## Work to be completed
In the records below, find every line with the word "Eficientes" and copy it.

## Provided data
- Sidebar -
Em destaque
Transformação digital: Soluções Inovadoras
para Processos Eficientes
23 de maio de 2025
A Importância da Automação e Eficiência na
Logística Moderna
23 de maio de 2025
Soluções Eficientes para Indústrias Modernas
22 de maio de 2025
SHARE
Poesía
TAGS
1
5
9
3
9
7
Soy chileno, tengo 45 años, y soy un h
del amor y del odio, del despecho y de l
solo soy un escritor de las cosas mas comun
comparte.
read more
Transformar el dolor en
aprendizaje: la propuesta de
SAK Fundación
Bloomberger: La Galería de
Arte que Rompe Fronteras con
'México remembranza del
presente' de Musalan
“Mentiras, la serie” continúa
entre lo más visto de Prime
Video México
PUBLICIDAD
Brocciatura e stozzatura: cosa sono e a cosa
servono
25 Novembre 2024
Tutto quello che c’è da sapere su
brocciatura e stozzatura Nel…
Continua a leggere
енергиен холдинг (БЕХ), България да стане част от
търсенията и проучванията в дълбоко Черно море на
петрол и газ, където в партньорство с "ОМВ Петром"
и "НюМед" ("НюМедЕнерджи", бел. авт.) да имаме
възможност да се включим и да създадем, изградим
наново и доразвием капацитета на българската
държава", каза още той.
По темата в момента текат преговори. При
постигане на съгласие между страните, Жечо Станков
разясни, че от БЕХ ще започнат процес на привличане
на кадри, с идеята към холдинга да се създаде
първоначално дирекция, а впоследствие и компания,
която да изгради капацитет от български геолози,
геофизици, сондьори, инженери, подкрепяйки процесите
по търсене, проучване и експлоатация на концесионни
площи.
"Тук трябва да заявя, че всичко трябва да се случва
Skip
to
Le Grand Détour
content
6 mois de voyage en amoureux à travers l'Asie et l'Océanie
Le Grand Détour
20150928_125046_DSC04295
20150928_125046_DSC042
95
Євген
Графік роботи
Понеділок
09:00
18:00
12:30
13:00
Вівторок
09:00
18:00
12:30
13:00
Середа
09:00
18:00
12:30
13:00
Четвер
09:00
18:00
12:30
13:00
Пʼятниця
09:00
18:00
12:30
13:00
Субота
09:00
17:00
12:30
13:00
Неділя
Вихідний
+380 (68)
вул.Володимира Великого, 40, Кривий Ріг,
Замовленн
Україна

## Result
para Processos Eficientes
Soluções Eficientes para Indústrias Modernas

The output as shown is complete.